4. **Formalize Reporting Cadence:** Institutionalize reporting on exposure reduction metrics to executive leadership and the board, translating technical findings into quantifiable business risk reduction.
## Implementation Guidance
### For Small Organizations
- Utilize SaaS-based, integrated Exposure Management platforms for rapid deployment and reduced infrastructure overhead.
- Focus initial efforts on integrating essential data sources: basic vulnerability scanning and cloud asset inventory (if applicable).
- Prioritize fixing critical path vulnerabilities on user-facing or production assets identified via simple attack path modeling.
### For Medium Organizations
- Mandate API-first integration strategies when connecting existing VM, EDR, and CMDB solutions to the EM platform.
- Dedicate security engineering staff time (e.g., 25% allocation) specifically to analyzing attack path visualizations to validate and refine remediation queues.
- Begin integrating OT/IoT security data sources if these assets are present within the business environment.
### For Large Enterprises
- Implement a centralized, cloud-native EM platform capable of handling massive data ingestion and compute-heavy tasks (like relationship mapping).
- Formalize data governance required for reliable CMDB integration and consistent asset criticality tagging across disparate business units.
- Leverage advanced capabilities like GenAI analytics for sophisticated threat modeling and custom risk orchestration across multiple security domains.
## Configuration Examples
*Note: Specific configuration syntax requires referencing the chosen platform documentation. The principle below focuses on necessary data integration endpoints.*
**API Integration Best Practice:**
Ensure all integrating security tools (VM scanner, CMDB, EDR) possess appropriately scoped credentials (read-only access for inventory/findings) and are configured to push data streams to the EM platform's ingestion APIs, utilizing formats compatible with standardized object definitions (e.g., JSON payloads).
**Attack Path Modeling Focus:**
Configure asset criticality labeling based first on business function, then service dependency, ensuring that the EM platform weights remediation based on the potential business impact of an exposure chain, not just technical severity alone.
## Compliance Alignment
- **NIST Cybersecurity Framework (CSF):** Directly supports Identify, Protect, and Detect functions by providing comprehensive visibility and risk-prioritized remediation reporting.
- **ISO 27001/27002:** Aligns with Annex A controls related to asset management, vulnerability management, and security monitoring.
- **CIS Critical Security Controls (CSC):** Supports foundational controls related to Inventory and Control of Software/Hardware Assets, and Vulnerability Management.

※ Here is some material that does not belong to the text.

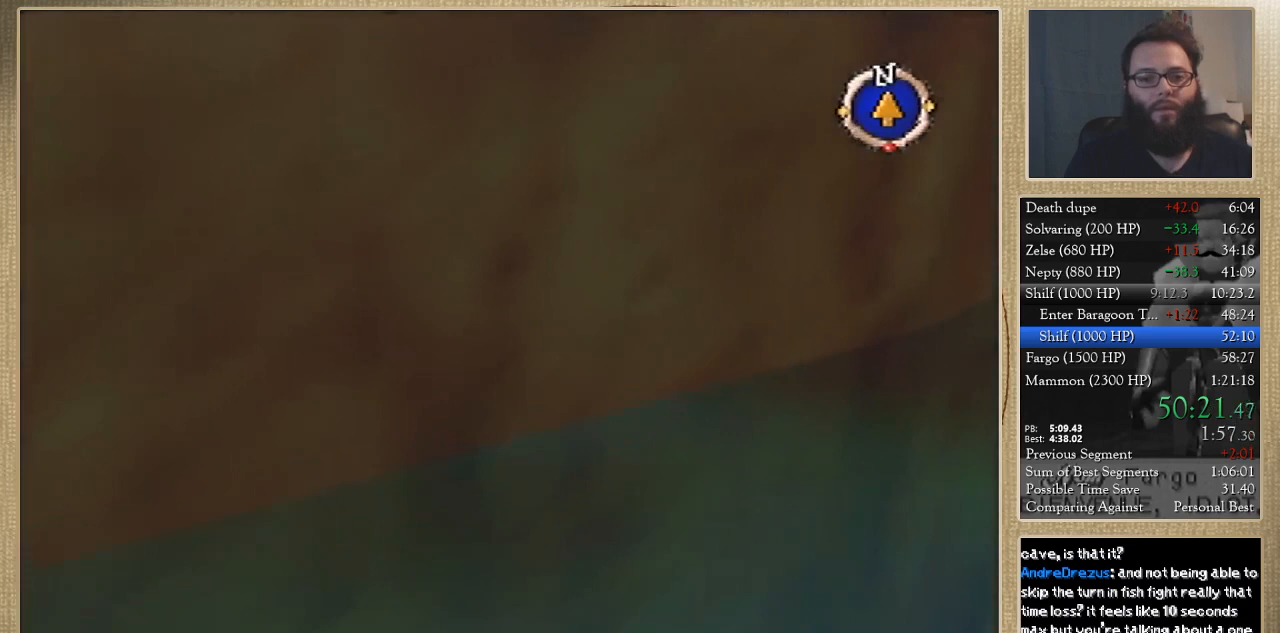
{"buttons": [], "left_stick": "up", "events": []}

## Common Pitfalls to Avoid
- **Tool Sprawl Over Integration:** Do not attempt to manage exposure across siloed dashboards. Prioritize platforms that natively integrate and contextualize diverse data sources (VM, Cloud, Identity) rather than relying on manual correlation or separate point solutions.
- **Ignoring Asset Criticality:** Treating all vulnerabilities equally based on CVSS score alone will lead to resource paralysis. Always prioritize based on the asset's business role and potential for multi-stage compromise.

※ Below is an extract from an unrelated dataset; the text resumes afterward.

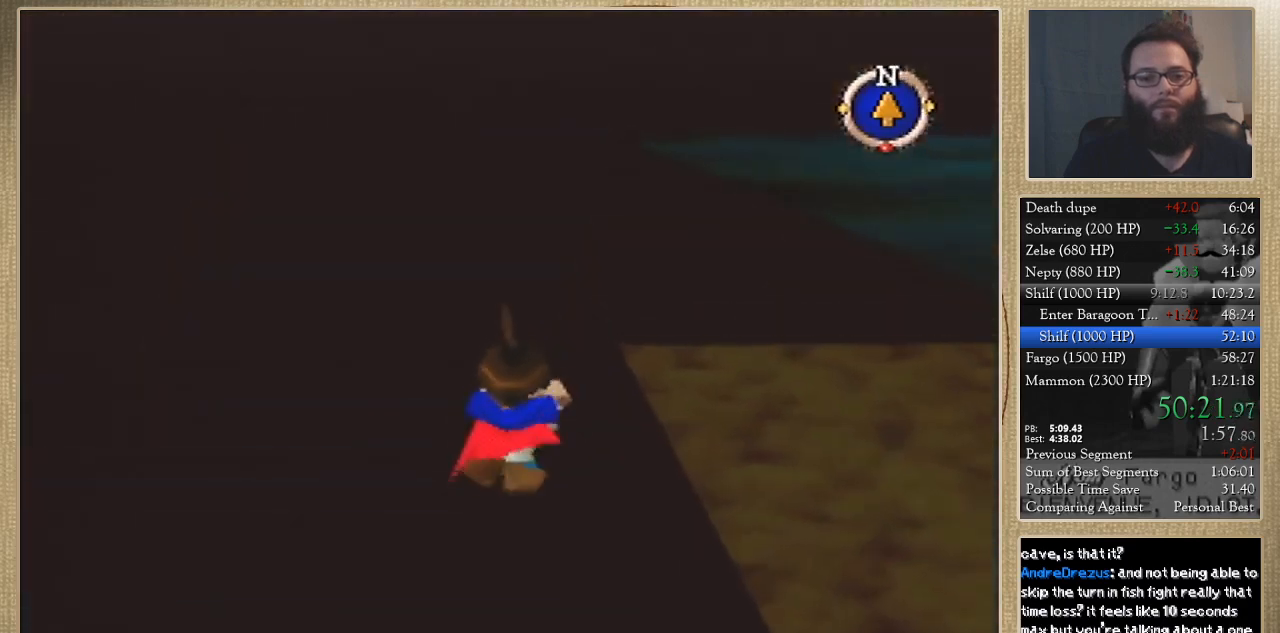
{"buttons": [], "left_stick": "up", "events": []}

- **Stagnant Platform Strategy:** Avoid locking into on-premise solutions for EM. The complexity of modern attacks spanning IT/Cloud/OT requires the scalability and continuous capability updates offered by cloud-native, API-first platforms.
## Resources
- **Attack Path Analysis:** Utilize platform features that model the sequence of weaknesses leading to a high-value asset.
- **Cloud Infrastructure Entitlement Management (CIEM):** Engage relevant documentation or tools focused on auditing and right-sizing cloud identity permissions ("Identity Exposure").
- **Tenable One Exposure Management Platform:** Reference platform documentation for specific integration guides regarding CNAPP, Vulnerability Management, and OT Security capabilities. (Link to platform reference documentation would be provided here, defanged as per instruction).